• **Instructions to follow**:
An exact transcription is needed of the lines below from the one with "Organi di governo" through the one with "une certaine légitimité parmi les citoyens", with no other lines and no pictures.

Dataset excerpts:
---+---

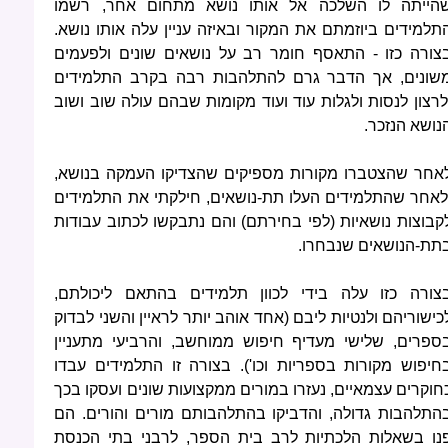
הייתה לו השלכה אל אותו נושא מתחום אחר, רשמו
תלמידים ביוזמתם את המקור ובאיזה עניין עלה אותו נושא.
צורה כזו - התאסף חומר רב על נושאים שונים ולפעמים
שונים, אך הדבר גרם להתלהבות רבה בקרב התלמידים
לרצון לנסות ולגלות עוד ועוד מקומות שבהם עולה שוב ושוב
נושא הנזכר.
אחר שהצטברו מקורות מספיקים שהצדיקו העמקה בנושא,
לאחר שהתלמידים העלו תת-נושאים, חילקתי את התלמידים
קבוצות נושאיות (לפי בחירתם) והם נתבקשו לכתוב עבודות
תת-הנושאים שנבחרו.
צורה כזו עלה בידי לכוון תלמידים בהתאם ליכולתם,
כישוריהם ולנטיות ליבם (אחד אוהב יותר לראיין והשני לבדוק
ספרים, שלישי מעדיף חיפוש ממוחשב, והרביעי מתעניין
חיפוש מקורות בספריות וכו'). בצורה זו התלמידים עבדו
חוקרים עצמאיים, נעזרו במורים ממקצועות שונים ועסקו בכך
התלהבות גדולה, והדביקו בהתלהבותם מורים והורים. הם
נו בשאלות הלכתיות לרב בית הספר, לרבני בתי הכנסת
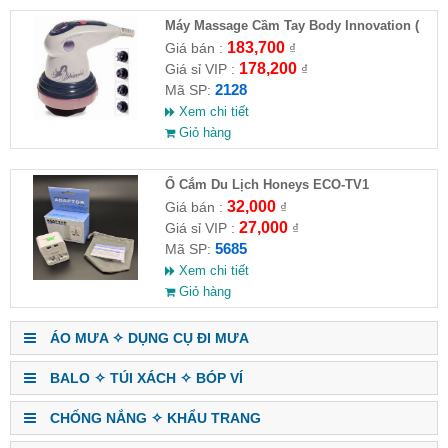
Máy Massage Cầm Tay Body Innovation (
HĐ )
183,700
Giá bán :
₫
178,200
Giá sỉ VIP :
₫
2128
Mã SP:
Xem chi tiết
Giỏ hàng
Ổ Cắm Du Lịch Honeys ECO-TV1
32,000
Giá bán :
₫
27,000
Giá sỉ VIP :
₫
5685
Mã SP:
Xem chi tiết
Giỏ hàng
ÁO MƯA ✧ DỤNG CỤ ĐI MƯA
BALO ✧ TÚI XÁCH ✧ BÓP VÍ
CHỐNG NẮNG ✧ KHẨU TRANG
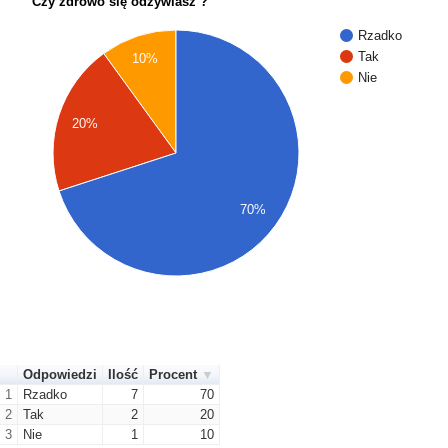
Czy zdrowo się odżywiasz ?
Rzadko
Tak
10%
Nie
20%
70%
Odpowiedzi
Ilość
Procent
1
Rzadko
7
70
2
Tak
2
20
3
Nie
1
10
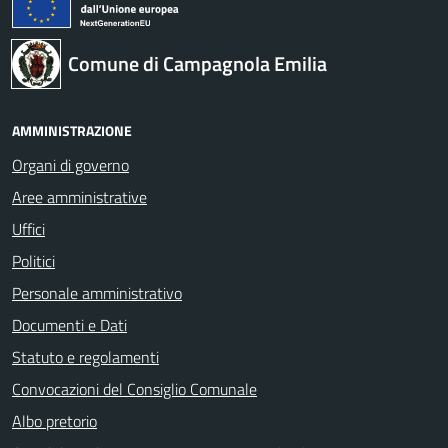
Comune di Campagnola Emilia
AMMINISTRAZIONE
Organi di governo
Aree amministrative
Uffici
Politici
Personale amministrativo
Documenti e Dati
Statuto e regolamenti
Convocazioni del Consiglio Comunale
Albo pretorio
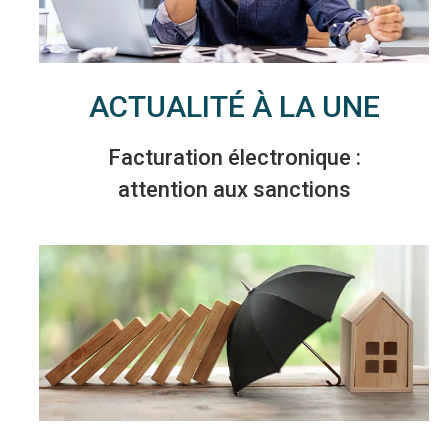
ACTUALITÉ À LA UNE
Facturation électronique :
attention aux sanctions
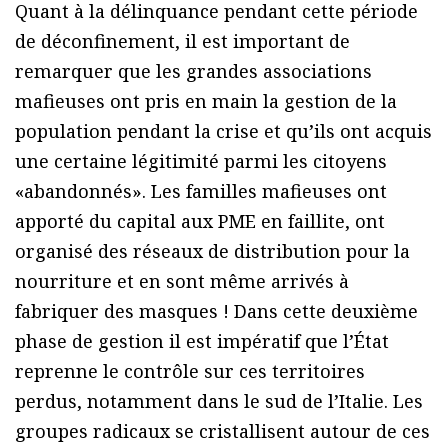
Quant à la délinquance pendant cette période
de déconfinement, il est important de
remarquer que les grandes associations
mafieuses ont pris en main la gestion de la
population pendant la crise et qu’ils ont acquis
une certaine légitimité parmi les citoyens
«abandonnés». Les familles mafieuses ont
apporté du capital aux PME en faillite, ont
organisé des réseaux de distribution pour la
nourriture et en sont même arrivés à
fabriquer des masques ! Dans cette deuxième
phase de gestion il est impératif que l’État
reprenne le contrôle sur ces territoires
perdus, notamment dans le sud de l’Italie. Les
groupes radicaux se cristallisent autour de ces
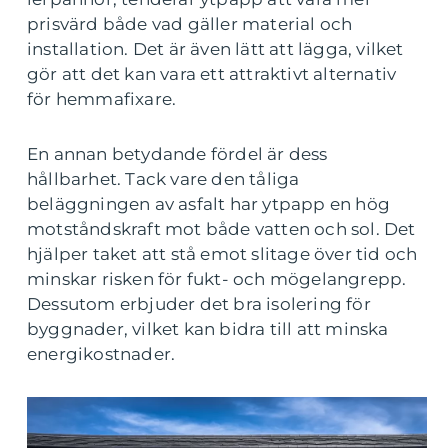
prisvärd både vad gäller material och
installation. Det är även lätt att lägga, vilket
gör att det kan vara ett attraktivt alternativ
för hemmafixare.
En annan betydande fördel är dess
hållbarhet. Tack vare den tåliga
beläggningen av asfalt har ytpapp en hög
motståndskraft mot både vatten och sol. Det
hjälper taket att stå emot slitage över tid och
minskar risken för fukt- och mögelangrepp.
Dessutom erbjuder det bra isolering för
byggnader, vilket kan bidra till att minska
energikostnader.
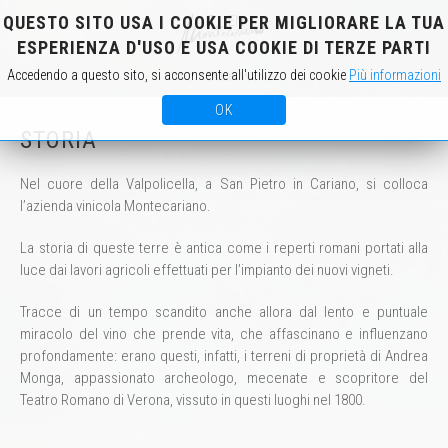
QUESTO SITO USA I COOKIE PER MIGLIORARE LA TUA
IT
EN
ESPERIENZA D'USO E USA COOKIE DI TERZE PARTI
Accedendo a questo sito, si acconsente all'utilizzo dei cookie
Più informazioni
OK
STORIA
Nel cuore della Valpolicella, a San Pietro in Cariano, si colloca
l’azienda vinicola Montecariano.
La storia di queste terre è antica come i reperti romani portati alla
luce dai lavori agricoli effettuati per l’impianto dei nuovi vigneti.
Tracce di un tempo scandito anche allora dal lento e puntuale
miracolo del vino che prende vita, che affascinano e influenzano
profondamente: erano questi, infatti, i terreni di proprietà di Andrea
Monga, appassionato archeologo, mecenate e scopritore del
Teatro Romano di Verona, vissuto in questi luoghi nel 1800.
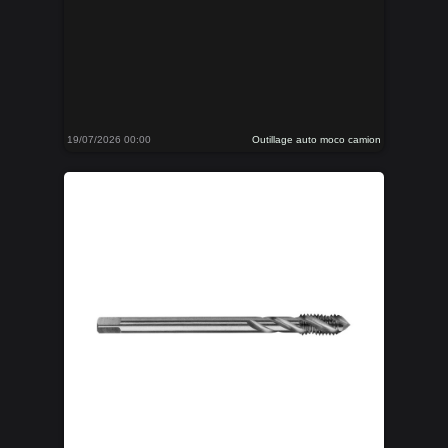
19/07/2026 00:00
Outillage auto moco camion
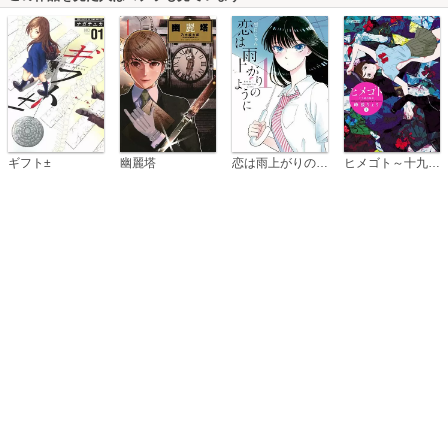
恋は雨上がりのように
ギフト±
幽麗塔
ヒメゴト～十九歳の制服～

---+---

• **Written solution**:
Organi di governo
Aree amministrative
Uffici
Politici
Personale amministrativo
Documenti e Dati
Statuto e regolamenti
Convocazioni del Consiglio Comunale
Albo pretorio
ACTUALITÉ À LA UNE
Facturation électronique :
attention aux sanctions
Quant à la délinquance pendant cette période
de déconfinement, il est important de
remarquer que les grandes associations
mafieuses ont pris en main la gestion de la
population pendant la crise et qu’ils ont acquis
une certaine légitimité parmi les citoyens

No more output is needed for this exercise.